The Organization of Petroleum Exporting Countries will cut crude exports by 2.6 percent as demand during the northern hemisphere winter begins to slacken, according to tanker tracker Oil Movements.

The group that supplies about 40 percent of the world’s oil will export 24.1 million barrels a day in the four weeks to Jan. 5, down 640,000 barrels a day from the previous period, the researcher said in an e-mailed report today. The figures exclude Angola and Ecuador.

“There is a dip between the two halves of winter,” Roy Mason, the company’s founder Mason said by phone from Halifax, England. “We’re in that dip now. There’s nothing unusual about that but the volumes on the downside have been pretty severe, having gone up an unusual amount earlier.”

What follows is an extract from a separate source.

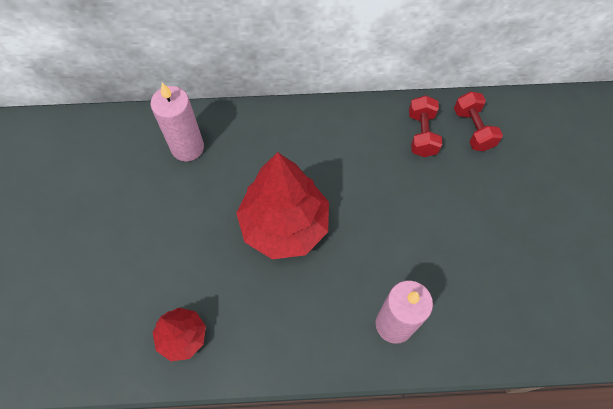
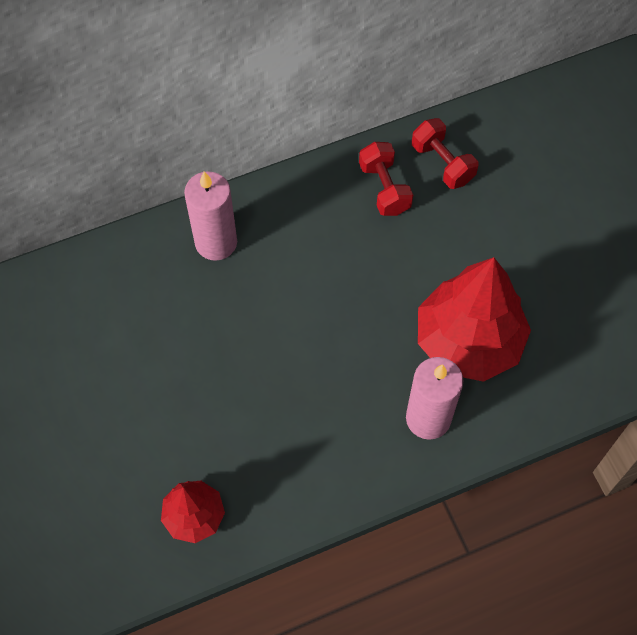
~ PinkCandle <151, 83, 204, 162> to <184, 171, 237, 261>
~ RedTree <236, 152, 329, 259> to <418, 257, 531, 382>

Brent crude has fallen 14 percent from its March peak to about $110 a barrel today on the ICE Futures Europe exchange in London.

Middle East shipments will slide 3.5 percent to 17.75 million barrels a day in the period, compared with 18.4 million in the four weeks to Dec. 8, according to the report. That figure includes non-OPEC members Oman and Yemen.

Crude on board tankers will average 483.74 million barrels, down 4.9 percent on the previous period, the data show. Oil Movements calculates the volumes by tallying tanker bookings. Its figures exclude crude held on vessels for storage.

OPEC comprises Algeria, Angola, Ecuador, Iran, Iraq, Kuwait, Libya, Nigeria, Qatar, Saudi Arabia, the United Arab Emirates and Venezuela.

Oil Movements said its next report will be published on Jan. 3.